» About this exercise
Could you rewrite the lines below, replacing "pie chart" with "donut chart" and leaving everything else unchanged?

» Records taken from a collection
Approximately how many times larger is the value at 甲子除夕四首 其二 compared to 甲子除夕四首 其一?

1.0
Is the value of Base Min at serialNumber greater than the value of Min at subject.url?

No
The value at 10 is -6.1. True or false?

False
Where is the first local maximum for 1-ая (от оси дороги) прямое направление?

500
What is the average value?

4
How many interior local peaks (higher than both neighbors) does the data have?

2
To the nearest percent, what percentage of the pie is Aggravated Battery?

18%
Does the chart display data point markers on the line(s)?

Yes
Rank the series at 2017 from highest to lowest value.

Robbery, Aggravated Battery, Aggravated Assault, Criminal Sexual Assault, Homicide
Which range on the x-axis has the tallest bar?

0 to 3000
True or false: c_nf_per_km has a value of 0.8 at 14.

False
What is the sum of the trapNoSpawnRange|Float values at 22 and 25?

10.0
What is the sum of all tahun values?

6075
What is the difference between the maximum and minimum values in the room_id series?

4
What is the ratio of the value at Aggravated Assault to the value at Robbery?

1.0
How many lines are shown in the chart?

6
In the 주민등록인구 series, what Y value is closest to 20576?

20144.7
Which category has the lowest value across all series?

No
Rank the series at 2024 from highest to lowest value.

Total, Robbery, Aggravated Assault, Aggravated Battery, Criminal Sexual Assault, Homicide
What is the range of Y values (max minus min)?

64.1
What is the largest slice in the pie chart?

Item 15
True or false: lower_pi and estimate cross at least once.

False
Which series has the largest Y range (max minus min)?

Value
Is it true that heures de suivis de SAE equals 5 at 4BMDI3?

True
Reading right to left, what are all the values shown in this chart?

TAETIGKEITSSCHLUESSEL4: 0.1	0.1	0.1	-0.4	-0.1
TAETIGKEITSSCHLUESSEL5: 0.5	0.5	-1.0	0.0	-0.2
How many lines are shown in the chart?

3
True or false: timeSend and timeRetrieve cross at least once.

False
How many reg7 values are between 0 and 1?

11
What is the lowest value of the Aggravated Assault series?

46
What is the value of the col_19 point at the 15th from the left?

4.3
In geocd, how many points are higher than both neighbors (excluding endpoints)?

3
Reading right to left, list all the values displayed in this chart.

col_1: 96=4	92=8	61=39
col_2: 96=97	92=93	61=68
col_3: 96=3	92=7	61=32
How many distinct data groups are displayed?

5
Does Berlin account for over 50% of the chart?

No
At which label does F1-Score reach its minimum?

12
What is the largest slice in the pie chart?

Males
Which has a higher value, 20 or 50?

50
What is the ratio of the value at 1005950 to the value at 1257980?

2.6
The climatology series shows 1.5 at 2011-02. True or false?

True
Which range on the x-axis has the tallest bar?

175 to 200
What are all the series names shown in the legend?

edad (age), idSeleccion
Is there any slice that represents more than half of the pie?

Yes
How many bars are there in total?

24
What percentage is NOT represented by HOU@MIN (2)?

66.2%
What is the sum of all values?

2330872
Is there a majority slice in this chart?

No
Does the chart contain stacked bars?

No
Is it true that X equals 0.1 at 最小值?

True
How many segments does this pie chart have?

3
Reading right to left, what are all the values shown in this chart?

» Reply to the task
Approximately how many times larger is the value at 甲子除夕四首 其二 compared to 甲子除夕四首 其一?

1.0
Is the value of Base Min at serialNumber greater than the value of Min at subject.url?

No
The value at 10 is -6.1. True or false?

False
Where is the first local maximum for 1-ая (от оси дороги) прямое направление?

500
What is the average value?

4
How many interior local peaks (higher than both neighbors) does the data have?

2
To the nearest percent, what percentage of the pie is Aggravated Battery?

18%
Does the chart display data point markers on the line(s)?

Yes
Rank the series at 2017 from highest to lowest value.

Robbery, Aggravated Battery, Aggravated Assault, Criminal Sexual Assault, Homicide
Which range on the x-axis has the tallest bar?

0 to 3000
True or false: c_nf_per_km has a value of 0.8 at 14.

False
What is the sum of the trapNoSpawnRange|Float values at 22 and 25?

10.0
What is the sum of all tahun values?

6075
What is the difference between the maximum and minimum values in the room_id series?

4
What is the ratio of the value at Aggravated Assault to the value at Robbery?

1.0
How many lines are shown in the chart?

6
In the 주민등록인구 series, what Y value is closest to 20576?

20144.7
Which category has the lowest value across all series?

No
Rank the series at 2024 from highest to lowest value.

Total, Robbery, Aggravated Assault, Aggravated Battery, Criminal Sexual Assault, Homicide
What is the range of Y values (max minus min)?

64.1
What is the largest slice in the donut chart?

Item 15
True or false: lower_pi and estimate cross at least once.

False
Which series has the largest Y range (max minus min)?

Value
Is it true that heures de suivis de SAE equals 5 at 4BMDI3?

True
Reading right to left, what are all the values shown in this chart?

TAETIGKEITSSCHLUESSEL4: 0.1	0.1	0.1	-0.4	-0.1
TAETIGKEITSSCHLUESSEL5: 0.5	0.5	-1.0	0.0	-0.2
How many lines are shown in the chart?

3
True or false: timeSend and timeRetrieve cross at least once.

False
How many reg7 values are between 0 and 1?

11
What is the lowest value of the Aggravated Assault series?

46
What is the value of the col_19 point at the 15th from the left?

4.3
In geocd, how many points are higher than both neighbors (excluding endpoints)?

3
Reading right to left, list all the values displayed in this chart.

col_1: 96=4	92=8	61=39
col_2: 96=97	92=93	61=68
col_3: 96=3	92=7	61=32
How many distinct data groups are displayed?

5
Does Berlin account for over 50% of the chart?

No
At which label does F1-Score reach its minimum?

12
What is the largest slice in the donut chart?

Males
Which has a higher value, 20 or 50?

50
What is the ratio of the value at 1005950 to the value at 1257980?

2.6
The climatology series shows 1.5 at 2011-02. True or false?

True
Which range on the x-axis has the tallest bar?

175 to 200
What are all the series names shown in the legend?

edad (age), idSeleccion
Is there any slice that represents more than half of the pie?

Yes
How many bars are there in total?

24
What percentage is NOT represented by HOU@MIN (2)?

66.2%
What is the sum of all values?

2330872
Is there a majority slice in this chart?

No
Does the chart contain stacked bars?

No
Is it true that X equals 0.1 at 最小值?

True
How many segments does this donut chart have?

3
Reading right to left, what are all the values shown in this chart?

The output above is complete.